E o que esperar desta onda, deste movimento, desta tendência?

Primeiro, que venha pra ficar.

A música cristã contemporânea neste país merece o seu lugar. Afinal, aqui parece haver lugar pra tudo! Quanto mais para aquilo que tem conteúdo e faz diferença na vida de quem ouve e aprecia. Nossos maiores nomes da música popular cantam com toda liberdade suas opções religiosas e convicções espirituais. Por que não deixar que os valores do cristianismo tenham igual destaque? Ainda mais quando observamos no que tem sido produzido até aqui (sem obviamente generalizar) qualidade estética, bom gosto musical e coerência.















Segundo, que seja generosa.

Como toda avalanche, a exemplo de toda explosão, a tendência de movimentos é de que atropelem tudo que encontrem à sua frente. Com isso quero dizer que música cristã tem uma história de luta e plantio que não deve ser ignorada. Para os que não sabem, música Gospel no Brasil existe há mais de 30 anos, não é algo tão novo assim. E nada mais injusto e até mesmo perigoso pra quem faz história que não ter memória...

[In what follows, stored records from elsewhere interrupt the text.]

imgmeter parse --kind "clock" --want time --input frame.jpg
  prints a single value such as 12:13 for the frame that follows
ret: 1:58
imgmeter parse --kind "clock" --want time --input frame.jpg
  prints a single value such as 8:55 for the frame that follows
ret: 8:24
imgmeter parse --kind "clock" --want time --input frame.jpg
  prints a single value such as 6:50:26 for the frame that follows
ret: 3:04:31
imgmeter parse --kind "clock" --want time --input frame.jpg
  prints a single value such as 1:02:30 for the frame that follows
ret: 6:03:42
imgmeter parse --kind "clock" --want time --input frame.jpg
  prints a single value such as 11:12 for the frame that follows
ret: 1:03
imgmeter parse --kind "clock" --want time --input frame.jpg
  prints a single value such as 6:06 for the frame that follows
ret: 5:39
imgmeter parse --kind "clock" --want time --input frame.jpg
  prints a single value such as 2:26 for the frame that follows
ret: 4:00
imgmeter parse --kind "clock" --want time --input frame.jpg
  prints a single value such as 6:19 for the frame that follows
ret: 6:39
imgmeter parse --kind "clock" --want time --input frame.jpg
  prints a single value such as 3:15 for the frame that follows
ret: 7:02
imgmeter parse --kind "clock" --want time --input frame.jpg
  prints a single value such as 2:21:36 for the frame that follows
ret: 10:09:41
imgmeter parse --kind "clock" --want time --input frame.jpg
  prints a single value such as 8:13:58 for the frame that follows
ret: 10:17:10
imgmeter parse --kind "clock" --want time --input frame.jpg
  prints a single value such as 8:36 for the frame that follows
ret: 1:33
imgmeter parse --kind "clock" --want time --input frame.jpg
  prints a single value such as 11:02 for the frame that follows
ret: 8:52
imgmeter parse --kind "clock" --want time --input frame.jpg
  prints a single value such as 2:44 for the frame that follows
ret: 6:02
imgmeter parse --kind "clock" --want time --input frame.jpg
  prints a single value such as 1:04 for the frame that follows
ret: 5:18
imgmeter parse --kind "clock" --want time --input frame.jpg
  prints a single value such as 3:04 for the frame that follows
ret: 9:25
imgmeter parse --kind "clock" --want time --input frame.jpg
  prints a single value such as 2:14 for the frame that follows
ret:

Terceiro, que seja diferenciada.

Vivemos na era da informação, onde ciências como estatística e atividades humanas como o marketing nunca foram tão valorizadas.

No entanto, a essência da mensagem do 'Gospel' não tem preço, não podendo portanto ser negociada. Podemos e devemos utilizar todos os meios disponíveis para propagá-la, mas a ética e a paixão pelo que ela comunica devem estar acima de quaisquer outros interesses, todos extremamente secundários.















Por fim, que seja relevante.

A música cristã não é mais um filão de mercado apenas. Como temos observado, ela engloba vários estilos musicais. Mas no fundo o que importa pra ela é o conteúdo do que comunica. Os ritmos são a embalagem. O recheio é o que faz a diferença.

Que venham os rappers, os pagodeiros, as duplas sertanejas, os roqueiros em todas as suas variantes, os trovadores estilo MPB, os funkeiros, os Christafaris, e todos mais dos quais tenha me esquecido. Todo mundo trazendo na voz, nas mãos, no sopro, nos acordes, nas harmonias e acima de tudo na alma a mensagem maravilhosa do amor apaixonado de Deus por todos nós. Amor que tem na música um de seus mais poderosos veículos de comunicação. Mensagem de boas notícias, mensagem 'gospel' que recebemos e abraçamos de bom grado.